(Exercise description) Your answer should be a single number: how many lines in the data below hold the string "this".

(Given records)
::::
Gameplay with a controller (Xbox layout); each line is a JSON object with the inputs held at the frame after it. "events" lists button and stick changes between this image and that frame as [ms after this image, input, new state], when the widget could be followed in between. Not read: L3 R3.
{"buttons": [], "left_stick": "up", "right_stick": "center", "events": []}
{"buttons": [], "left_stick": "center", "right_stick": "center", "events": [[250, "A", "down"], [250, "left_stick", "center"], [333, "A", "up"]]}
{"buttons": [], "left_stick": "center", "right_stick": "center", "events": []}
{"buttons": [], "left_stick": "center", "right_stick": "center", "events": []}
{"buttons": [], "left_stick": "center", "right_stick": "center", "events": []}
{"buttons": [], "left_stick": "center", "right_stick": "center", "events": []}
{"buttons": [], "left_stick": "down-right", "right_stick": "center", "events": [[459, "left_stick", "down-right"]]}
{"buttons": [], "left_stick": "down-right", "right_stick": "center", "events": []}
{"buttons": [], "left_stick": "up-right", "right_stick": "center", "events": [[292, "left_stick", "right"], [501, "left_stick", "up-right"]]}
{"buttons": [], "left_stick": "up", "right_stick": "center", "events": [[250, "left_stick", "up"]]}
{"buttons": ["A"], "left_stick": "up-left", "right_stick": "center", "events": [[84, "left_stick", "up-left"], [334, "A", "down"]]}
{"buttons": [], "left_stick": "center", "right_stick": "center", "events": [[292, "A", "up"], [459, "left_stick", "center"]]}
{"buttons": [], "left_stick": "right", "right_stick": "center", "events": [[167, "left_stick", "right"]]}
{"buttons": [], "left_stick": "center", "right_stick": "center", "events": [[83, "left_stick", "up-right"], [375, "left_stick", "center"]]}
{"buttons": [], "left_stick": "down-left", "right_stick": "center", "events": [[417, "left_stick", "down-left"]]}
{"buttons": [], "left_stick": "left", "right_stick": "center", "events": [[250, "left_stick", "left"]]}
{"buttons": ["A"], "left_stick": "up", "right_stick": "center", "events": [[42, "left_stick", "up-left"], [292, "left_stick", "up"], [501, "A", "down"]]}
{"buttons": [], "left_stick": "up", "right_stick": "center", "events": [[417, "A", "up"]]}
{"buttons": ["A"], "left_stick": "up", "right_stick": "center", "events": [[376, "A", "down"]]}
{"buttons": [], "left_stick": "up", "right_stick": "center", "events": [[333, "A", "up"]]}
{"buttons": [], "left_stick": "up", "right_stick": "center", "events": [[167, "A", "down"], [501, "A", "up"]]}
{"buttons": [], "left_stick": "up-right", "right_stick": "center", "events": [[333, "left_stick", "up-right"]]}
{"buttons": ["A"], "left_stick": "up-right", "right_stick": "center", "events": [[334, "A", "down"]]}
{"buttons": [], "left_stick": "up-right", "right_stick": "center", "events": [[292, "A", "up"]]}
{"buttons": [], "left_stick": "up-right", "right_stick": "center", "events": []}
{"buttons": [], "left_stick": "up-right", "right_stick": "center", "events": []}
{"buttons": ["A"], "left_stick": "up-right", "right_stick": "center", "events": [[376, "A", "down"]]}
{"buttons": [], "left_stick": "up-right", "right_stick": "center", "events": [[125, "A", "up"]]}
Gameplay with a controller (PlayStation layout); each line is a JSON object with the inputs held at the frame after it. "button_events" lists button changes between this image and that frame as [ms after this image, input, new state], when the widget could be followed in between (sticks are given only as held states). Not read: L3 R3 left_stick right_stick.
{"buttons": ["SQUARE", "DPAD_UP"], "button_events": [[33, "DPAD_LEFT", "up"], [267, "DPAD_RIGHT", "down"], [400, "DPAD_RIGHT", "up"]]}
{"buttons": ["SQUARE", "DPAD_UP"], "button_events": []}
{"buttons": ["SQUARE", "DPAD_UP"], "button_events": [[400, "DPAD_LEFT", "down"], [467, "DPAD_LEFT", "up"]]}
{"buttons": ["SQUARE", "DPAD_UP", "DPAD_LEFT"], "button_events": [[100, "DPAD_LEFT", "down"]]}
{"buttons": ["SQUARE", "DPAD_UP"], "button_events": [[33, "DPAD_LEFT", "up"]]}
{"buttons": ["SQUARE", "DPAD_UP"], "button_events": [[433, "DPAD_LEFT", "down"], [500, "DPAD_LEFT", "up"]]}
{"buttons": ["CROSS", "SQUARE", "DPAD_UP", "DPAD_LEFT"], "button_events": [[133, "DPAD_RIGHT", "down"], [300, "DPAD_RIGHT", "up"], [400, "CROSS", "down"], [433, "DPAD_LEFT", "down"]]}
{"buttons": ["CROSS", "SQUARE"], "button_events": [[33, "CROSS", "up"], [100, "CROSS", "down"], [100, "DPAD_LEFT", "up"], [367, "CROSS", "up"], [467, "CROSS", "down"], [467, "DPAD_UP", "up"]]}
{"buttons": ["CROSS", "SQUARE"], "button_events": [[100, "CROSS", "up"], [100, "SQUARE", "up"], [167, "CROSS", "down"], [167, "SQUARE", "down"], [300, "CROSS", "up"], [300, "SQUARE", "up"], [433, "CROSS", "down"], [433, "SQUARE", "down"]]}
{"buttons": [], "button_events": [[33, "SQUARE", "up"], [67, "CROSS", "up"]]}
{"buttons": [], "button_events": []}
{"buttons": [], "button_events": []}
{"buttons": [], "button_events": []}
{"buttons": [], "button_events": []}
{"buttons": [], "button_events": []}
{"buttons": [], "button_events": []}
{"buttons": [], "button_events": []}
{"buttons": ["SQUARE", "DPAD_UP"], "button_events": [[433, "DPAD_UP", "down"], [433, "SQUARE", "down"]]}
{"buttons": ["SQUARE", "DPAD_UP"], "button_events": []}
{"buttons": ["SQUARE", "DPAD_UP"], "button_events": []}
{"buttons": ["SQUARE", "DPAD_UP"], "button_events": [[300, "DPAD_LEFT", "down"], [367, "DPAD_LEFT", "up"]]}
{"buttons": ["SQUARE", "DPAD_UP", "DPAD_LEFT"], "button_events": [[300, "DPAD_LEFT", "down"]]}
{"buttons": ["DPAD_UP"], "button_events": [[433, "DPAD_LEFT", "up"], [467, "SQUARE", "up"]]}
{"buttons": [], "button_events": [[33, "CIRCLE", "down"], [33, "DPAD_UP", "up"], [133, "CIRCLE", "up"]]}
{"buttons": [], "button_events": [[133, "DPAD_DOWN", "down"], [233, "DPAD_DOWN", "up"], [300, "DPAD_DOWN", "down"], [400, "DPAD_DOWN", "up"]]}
::::
(Your response) 2